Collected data
Content starts
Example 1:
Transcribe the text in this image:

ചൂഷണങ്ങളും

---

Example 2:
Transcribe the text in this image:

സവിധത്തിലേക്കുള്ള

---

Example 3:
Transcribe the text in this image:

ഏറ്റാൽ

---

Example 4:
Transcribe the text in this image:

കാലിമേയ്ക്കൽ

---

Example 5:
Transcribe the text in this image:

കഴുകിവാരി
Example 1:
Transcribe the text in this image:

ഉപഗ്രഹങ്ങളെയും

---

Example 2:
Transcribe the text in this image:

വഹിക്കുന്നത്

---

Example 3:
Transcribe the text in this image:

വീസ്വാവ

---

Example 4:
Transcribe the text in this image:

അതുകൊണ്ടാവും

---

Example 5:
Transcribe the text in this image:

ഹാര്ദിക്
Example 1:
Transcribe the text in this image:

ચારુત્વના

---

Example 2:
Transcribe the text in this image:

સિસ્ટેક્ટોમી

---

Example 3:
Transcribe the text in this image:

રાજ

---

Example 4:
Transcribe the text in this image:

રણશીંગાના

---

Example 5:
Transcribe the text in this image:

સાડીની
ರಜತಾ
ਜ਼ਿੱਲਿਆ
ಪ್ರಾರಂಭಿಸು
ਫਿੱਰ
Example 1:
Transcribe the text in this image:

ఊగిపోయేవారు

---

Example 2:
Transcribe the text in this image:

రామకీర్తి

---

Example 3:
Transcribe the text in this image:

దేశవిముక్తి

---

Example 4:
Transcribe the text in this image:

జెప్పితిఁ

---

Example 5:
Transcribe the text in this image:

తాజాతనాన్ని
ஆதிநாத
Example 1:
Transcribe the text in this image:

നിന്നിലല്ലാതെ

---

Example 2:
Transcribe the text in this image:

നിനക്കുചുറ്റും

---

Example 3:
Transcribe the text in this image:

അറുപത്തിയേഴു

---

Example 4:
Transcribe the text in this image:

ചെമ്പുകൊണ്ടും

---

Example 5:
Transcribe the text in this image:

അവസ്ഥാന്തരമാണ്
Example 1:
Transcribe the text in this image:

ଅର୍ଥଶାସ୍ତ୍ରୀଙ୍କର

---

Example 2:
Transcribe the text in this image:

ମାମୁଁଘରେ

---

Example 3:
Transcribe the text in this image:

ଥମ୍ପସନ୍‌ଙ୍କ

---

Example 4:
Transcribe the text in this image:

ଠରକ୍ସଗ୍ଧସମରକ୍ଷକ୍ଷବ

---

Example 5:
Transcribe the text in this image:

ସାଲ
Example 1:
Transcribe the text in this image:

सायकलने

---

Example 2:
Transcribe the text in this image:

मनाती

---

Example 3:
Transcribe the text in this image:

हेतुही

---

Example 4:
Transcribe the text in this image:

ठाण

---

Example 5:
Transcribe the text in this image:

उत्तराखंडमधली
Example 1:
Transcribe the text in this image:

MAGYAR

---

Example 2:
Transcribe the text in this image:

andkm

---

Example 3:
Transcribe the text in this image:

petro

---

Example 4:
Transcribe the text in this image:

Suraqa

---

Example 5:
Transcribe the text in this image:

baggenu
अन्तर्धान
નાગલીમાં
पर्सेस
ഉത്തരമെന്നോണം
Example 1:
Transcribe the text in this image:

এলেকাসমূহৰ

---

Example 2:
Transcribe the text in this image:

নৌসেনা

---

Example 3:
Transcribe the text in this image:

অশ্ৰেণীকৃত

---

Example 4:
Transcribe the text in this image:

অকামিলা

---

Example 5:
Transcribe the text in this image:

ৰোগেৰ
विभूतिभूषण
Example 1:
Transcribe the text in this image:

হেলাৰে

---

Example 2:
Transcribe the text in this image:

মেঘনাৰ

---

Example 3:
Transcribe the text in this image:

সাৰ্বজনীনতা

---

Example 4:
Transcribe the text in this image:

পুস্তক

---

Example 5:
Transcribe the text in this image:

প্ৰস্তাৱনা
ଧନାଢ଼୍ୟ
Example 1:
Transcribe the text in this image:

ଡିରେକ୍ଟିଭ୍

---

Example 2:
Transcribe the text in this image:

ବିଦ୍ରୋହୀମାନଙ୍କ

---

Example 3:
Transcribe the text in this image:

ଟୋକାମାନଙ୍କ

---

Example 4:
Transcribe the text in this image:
Content ends
*Problem statement:*
Your task is to repeat the entries exactly.

*Solution to the problem:*
Example 1:
Transcribe the text in this image:

ചൂഷണങ്ങളും

---

Example 2:
Transcribe the text in this image:

സവിധത്തിലേക്കുള്ള

---

Example 3:
Transcribe the text in this image:

ഏറ്റാൽ

---

Example 4:
Transcribe the text in this image:

കാലിമേയ്ക്കൽ

---

Example 5:
Transcribe the text in this image:

കഴുകിവാരി
Example 1:
Transcribe the text in this image:

ഉപഗ്രഹങ്ങളെയും

---

Example 2:
Transcribe the text in this image:

വഹിക്കുന്നത്

---

Example 3:
Transcribe the text in this image:

വീസ്വാവ

---

Example 4:
Transcribe the text in this image:

അതുകൊണ്ടാവും

---

Example 5:
Transcribe the text in this image:

ഹാര്ദിക്
Example 1:
Transcribe the text in this image:

ચારુત્વના

---

Example 2:
Transcribe the text in this image:

સિસ્ટેક્ટોમી

---

Example 3:
Transcribe the text in this image:

રાજ

---

Example 4:
Transcribe the text in this image:

રણશીંગાના

---

Example 5:
Transcribe the text in this image:

સાડીની
ರಜತಾ
ਜ਼ਿੱਲਿਆ
ಪ್ರಾರಂಭಿಸು
ਫਿੱਰ
Example 1:
Transcribe the text in this image:

ఊగిపోయేవారు

---

Example 2:
Transcribe the text in this image:

రామకీర్తి

---

Example 3:
Transcribe the text in this image:

దేశవిముక్తి

---

Example 4:
Transcribe the text in this image:

జెప్పితిఁ

---

Example 5:
Transcribe the text in this image:

తాజాతనాన్ని
ஆதிநாத
Example 1:
Transcribe the text in this image:

നിന്നിലല്ലാതെ

---

Example 2:
Transcribe the text in this image:

നിനക്കുചുറ്റും

---

Example 3:
Transcribe the text in this image:

അറുപത്തിയേഴു

---

Example 4:
Transcribe the text in this image:

ചെമ്പുകൊണ്ടും

---

Example 5:
Transcribe the text in this image:

അവസ്ഥാന്തരമാണ്
Example 1:
Transcribe the text in this image:

ଅର୍ଥଶାସ୍ତ୍ରୀଙ୍କର

---

Example 2:
Transcribe the text in this image:

ମାମୁଁଘରେ

---

Example 3:
Transcribe the text in this image:

ଥମ୍ପସନ୍‌ଙ୍କ

---

Example 4:
Transcribe the text in this image:

ଠରକ୍ସଗ୍ଧସମରକ୍ଷକ୍ଷବ

---

Example 5:
Transcribe the text in this image:

ସାଲ
Example 1:
Transcribe the text in this image:

सायकलने

---

Example 2:
Transcribe the text in this image:

मनाती

---

Example 3:
Transcribe the text in this image:

हेतुही

---

Example 4:
Transcribe the text in this image:

ठाण

---

Example 5:
Transcribe the text in this image:

उत्तराखंडमधली
Example 1:
Transcribe the text in this image:

MAGYAR

---

Example 2:
Transcribe the text in this image:

andkm

---

Example 3:
Transcribe the text in this image:

petro

---

Example 4:
Transcribe the text in this image:

Suraqa

---

Example 5:
Transcribe the text in this image:

baggenu
अन्तर्धान
નાગલીમાં
पर्सेस
ഉത്തരമെന്നോണം
Example 1:
Transcribe the text in this image:

এলেকাসমূহৰ

---

Example 2:
Transcribe the text in this image:

নৌসেনা

---

Example 3:
Transcribe the text in this image:

অশ্ৰেণীকৃত

---

Example 4:
Transcribe the text in this image:

অকামিলা

---

Example 5:
Transcribe the text in this image:

ৰোগেৰ
विभूतिभूषण
Example 1:
Transcribe the text in this image:

হেলাৰে

---

Example 2:
Transcribe the text in this image:

মেঘনাৰ

---

Example 3:
Transcribe the text in this image:

সাৰ্বজনীনতা

---

Example 4:
Transcribe the text in this image:

পুস্তক

---

Example 5:
Transcribe the text in this image:

প্ৰস্তাৱনা
ଧନାଢ଼୍ୟ
Example 1:
Transcribe the text in this image:

ଡିରେକ୍ଟିଭ୍

---

Example 2:
Transcribe the text in this image:

ବିଦ୍ରୋହୀମାନଙ୍କ

---

Example 3:
Transcribe the text in this image:

ଟୋକାମାନଙ୍କ

---

Example 4:
Transcribe the text in this image:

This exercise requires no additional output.